The company said it would add 26 data centers to its network over the next three years, with 1 million square feet of space already identified for this purpose. It will start by boosting the amount space dedicated to its existing centers in New York, San Francisco, and Boston, and then move forward next year with new centers elsewhere. The company did not give a dollar figure for the project.

The plans sound ambitious, and should be enough to give established players like Exodus, Digex, and Frontier's GlobalCenter pause.

But the market is growing quickly enough to absorb virtually whatever capacity telcos and other hosting companies can throw at it, analysts say. Forrester Research estimates that the industry is growing at a rate of 76 percent per year and will be worth more than $14 billion by the year 2003.

"AT&T has enough clout to be able to convince people that they're going to be able to do what they say," said Jeanne Schaaf, an analyst with Forrester Research. "But I don't think AT&T's going to edge anybody the market. They're up against people who got there faster and quicker."

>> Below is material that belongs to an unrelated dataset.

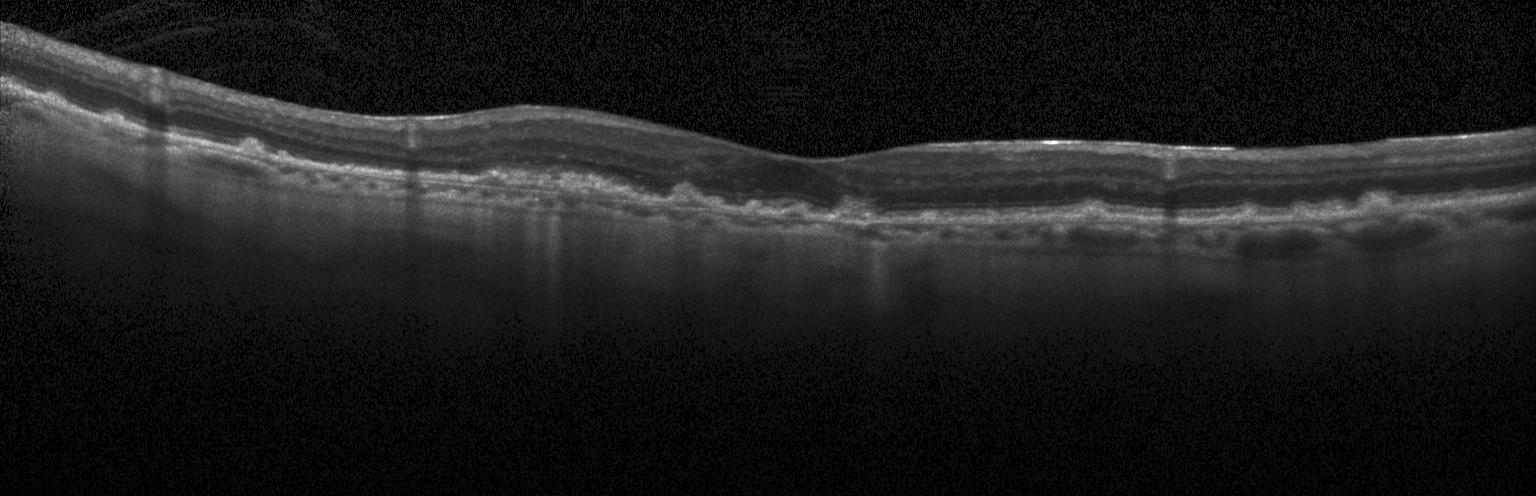
Retinal OCT B-scan. Instrument: Heidelberg Spectralis. Centered on the fovea. Spectral-domain optical coherence tomography
Assessment: a choroidal neovascular membrane.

AT&T means to expand its presence beyond the mid-sized business market it's now focused on. But it will have to prove it can provide the kind of complicated services that large Internet companies need along with its existing network.

"If you look at AT&T, its roots are in the consumer business," said Paul Santinelli, Frontier GlobalCenter's vice president of technology and applications. Large Internet companies with complex needs are more likely to stick with a company like Frontier with several years of experience of the top of the market, he said.

AT&T executives could not immediately be reached for comment.

Nor does AT&T's planned Web data center construction exceed other major players' efforts, analysts and competitors noted. MCI WorldCom, recently announced a $100 million construction effort data hosting business. Frontier GlobalCenter is building half-dozen new centers of its own, with several of these measuring 100,000 square feet or more.

Making the Web work faster
AT&T also said today that it will begin trials of another new Internet infrastructure technology that helps Web pages load faster, by locating copies of Web pages at many different places throughout a busy network.

This is a business now dominated by tiny startups with names like Akamai , Edgix, and Sandpiper. AT&T says it will partner with one or more of these companies--it will work with Akamai, among others, in trials beginning in November--to provide a Web content companies with a fast lane to consumers' computers.

AT&T's choice of a partner will likely shift the dynamics of this still-young business, providing the endorsement of least one 800-pound network gorilla to a start-up trying to make its name. That could be bad news for other companies trying to popularized their own content-speeding technologies.

But the market is still new enough--and the way that each company approaches the task different enough--that competitors say they are not yet worried.

"They are looking at something more consumer-oriented," said Abhi Chakhi, director of business development for Edgix, one of Akamai's chief competitors. "It's not really a service like what we're doing."